Her ülkücünün ayni zamanda bir lider olduğu söylendi bize büyüklerimiz tarafından…
Belki biraz gaz vermek içindi bu veya mugalâta yapılmıştı veya Ülkücünün değerini ifade etmek açısından söylenmişti bu
kelime…
Ülkücüyüm diyenler, hiçbir makam, hiçbir mevki ve paye için değil, gayenin selameti, davanın merhalesi için çalışmak ve hiçbir karşılık beklemeden, bıkmadan, yılmadan, durmadan yürümek olduğu da söylendi bizlere genç yaşlarımızda…
Böyle inandık, böyle yürüdük bu zamana kadar.
Kişilere küssek te davaya küsülmeyeceğini öğrendik.
Kendi menfaatlerimiz uğruna, gönüldaşlarımızın kalbini kırmamayı, Ülküdaşlarımızı inceltmemeyi öğrendik.
Dava adına, ardımıza takılıp yürüyenleri kendi menfaatlerimiz uğruna, yüzüstü bırakmamayı öğrettiler bize...
Dik durmamızı, boyun bükmemeyi, odun gibi değil, adam gibi duruşu öğrettiler bize…
Birlikte çıktığımız yollarda, itler, çakallar, ikiyüzlü münafıklar, haysiyet ve şahsiyet yoksunu kimseler karşısında yan çizmemeyi, gerekirse şereflice ölmeyi tembih ettiler bize…
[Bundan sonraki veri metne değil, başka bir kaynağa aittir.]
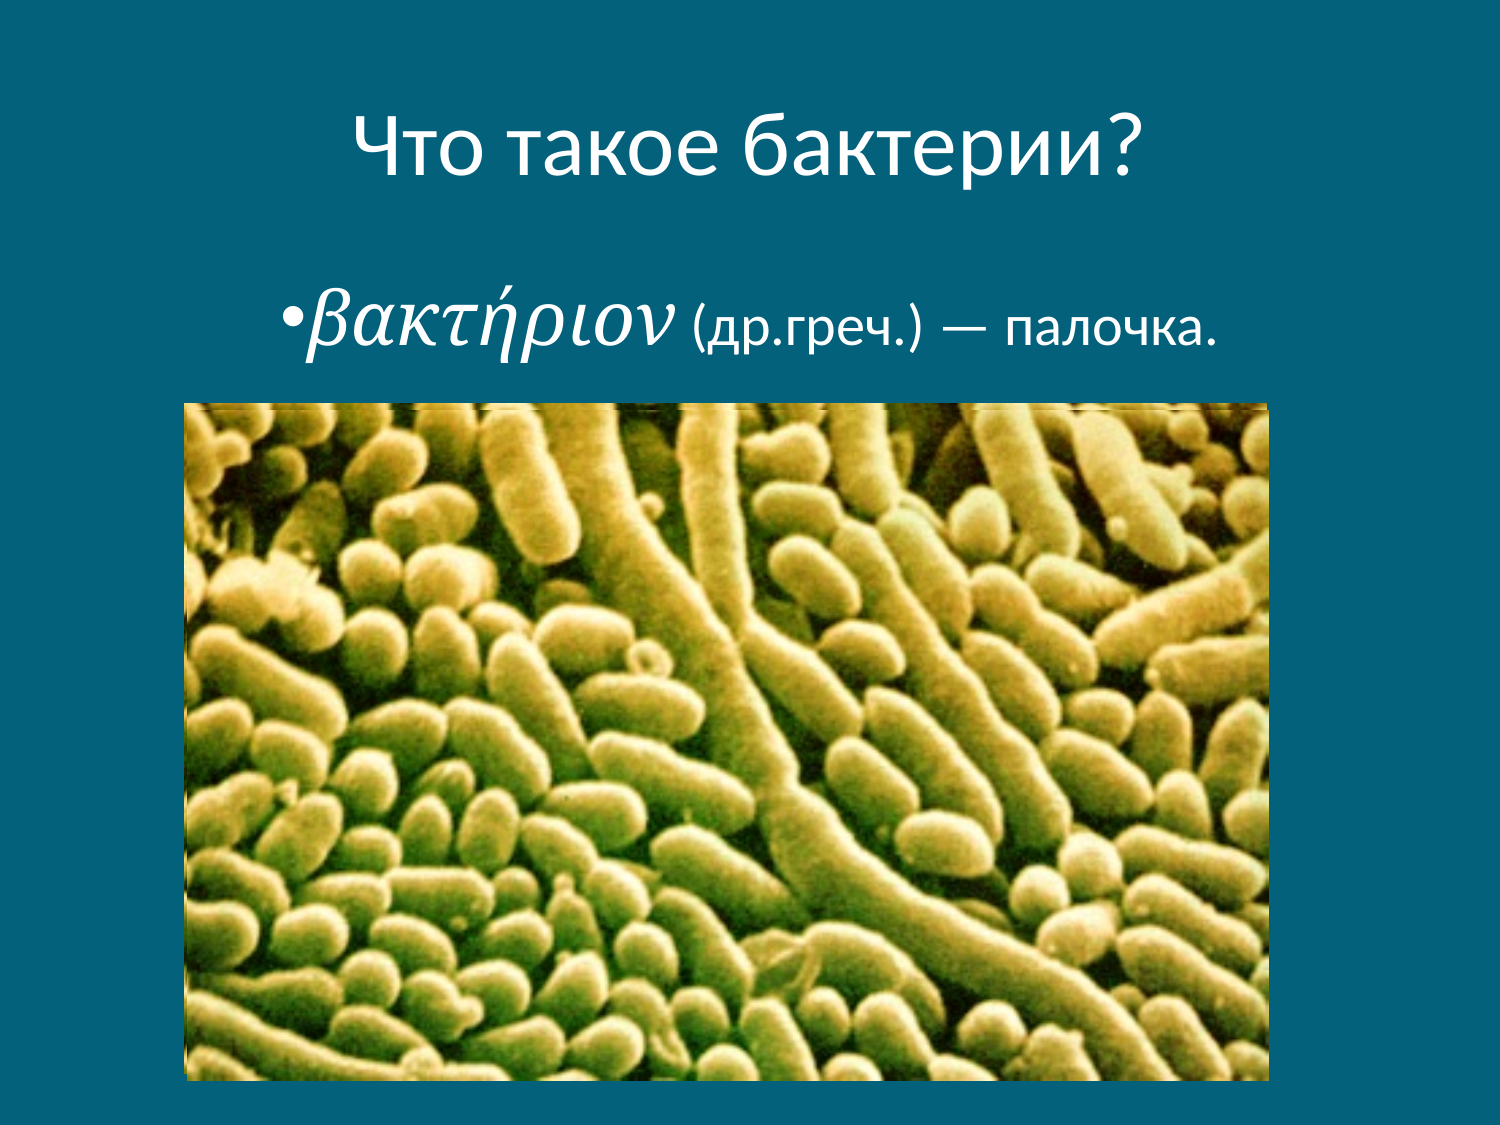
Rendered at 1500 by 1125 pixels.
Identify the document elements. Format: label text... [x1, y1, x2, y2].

picture [187, 409, 1268, 1080]
title Что такое бактерии? [75, 45, 1425, 233]
list βακτήριον (др.греч.) — палочка. [28, 262, 1473, 414]
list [184, 403, 1267, 410]
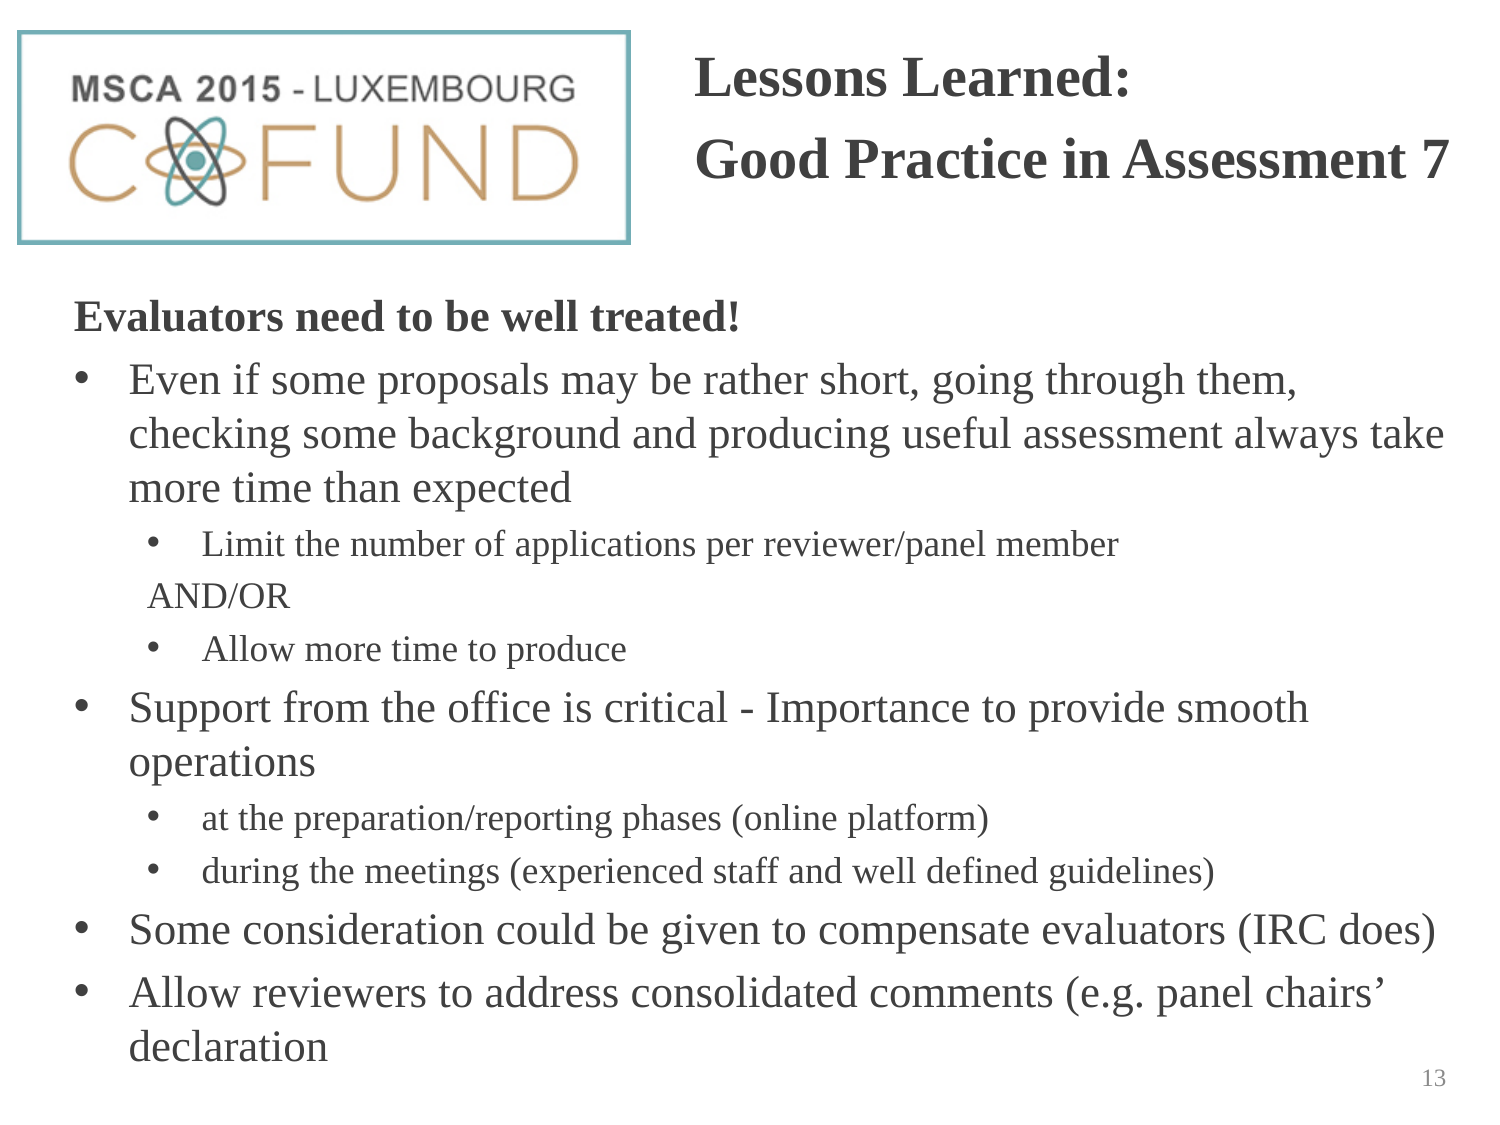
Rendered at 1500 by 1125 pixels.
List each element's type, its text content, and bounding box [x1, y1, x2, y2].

text_box Lessons Learned: Good Practice in Assessment 7 [679, 30, 1483, 245]
footer 13 [986, 1046, 1462, 1107]
picture [17, 30, 631, 246]
subtitle Evaluators need to be well treated! Even if some proposals may be rather short, going through them, checking some background and producing useful assessment always take more time than expected Limit the number of applications per reviewer/panel member AND/OR Allow more time to produce Support from the office is critical - Importance to provide smooth operations at the preparation/reporting phases (online platform) during the meetings (experienced staff and well defined guidelines) Some consideration could be given to compensate evaluators (IRC does) Allow reviewers to address consolidated comments (e.g. panel chairs’ declaration [58, 278, 1483, 1083]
Sabırlı olmayı, dedikodu yapmamayı, şahsi ihtirasların ayyuka çıktığı zamanlarda arkadaşlarını satmamayı, ülkücü ahlak gereği, gerektiğinde ekmeğini bölüşmeyi öğütlediler bize…
Bütün bu hal ve tavırlarımızın bizi biz yapan önemli mihenk nokta olduğunu düşünerek meselelere baktık, olayları yorumladık. Gayemiz hep doğruyu bulmak, doğrudan yana olmak, hakkaniyet ve adalet ölçüsünde hareket etmekti.
İnsanız; yanıldığımız, nefsimize uyduğumuz zamanlarımızda olmuştur pek tabi… Fakat, asgari müştereklerde buluşarak, akıl ve mantık dairesi içinde başarı merdivenlerini çıkmayı denemişizdir hep…
Gaye, davamızın hâkim olmasıdır diye düşündük hep…
Makam, mevki ve ticarette hâkim hale geldikten sonra bizi yarı yolda bırakanların peşinde kul olmadık, nefsanî arzu ve isteklerle “Ağam-Paşam” lafsıyla, yalakalıklarıyla, hiç kimsenin davada büyüklüğüne hüküm vermedik, yaygarasını yapmadık…
Hiç kimsenin şahsi menfaatlerinin dinamosu veya itici gücü olmadık ve olmayacağız.
Ülküdaşlarını yolda bırakanların; onların, açlığını, susuzluğunu görmeyenlerin, iş ve aş kaygısını düşünmeyenlerin, kendi egolarının tatminine, hırs ve arzu sofralarında meze olmayacağız.
Ülkücülük, birlik ve beraberlik türkülerini birlikte söylemekse eğer, ağıtlarımıza da, acılarımıza da, sancılarımıza da birlikte ağlayacağız.
Ülkücülüğü bir payanda, bir basamak, bir sıçrama tahtası gibi görenlerin yanında, arkasında, sağında-solunda olmayacağız.
Yeter artık diyoruz!
Ülkücü Hareket’in dünleri ile geleceği arasında sıkışıp kalmak istemiyoruz!
Ülkücü Hareket geleceğe damgasını vurmak için önümüzde ki yerel seçimlere hazırlanıyor.
Ülkücü Hareket, seçimlere adaylarını seçmek için aday adaylarını görmek istiyor.
Ben Ülkücüyüm diyen, ben, Ülkücü Hareket’e ivme kazandırırım diyen, ben Ülkücü Hareket’in fikrini, ideolojisini bulunduğum yerde hakim hale getiririm ve yüce milletime en iyi hizmeti sunarım diyenler aday adayı oluyor.
Her birinin başımızın üstünde yeri vardır.
Böyle bir zamanda her Ülkücünün gönlünde bir aslan var olacaktır. Asıl Ülkücünün gönlündeki aslan, aday adayları arasından seçilen ADAYIMIZ olacaktır.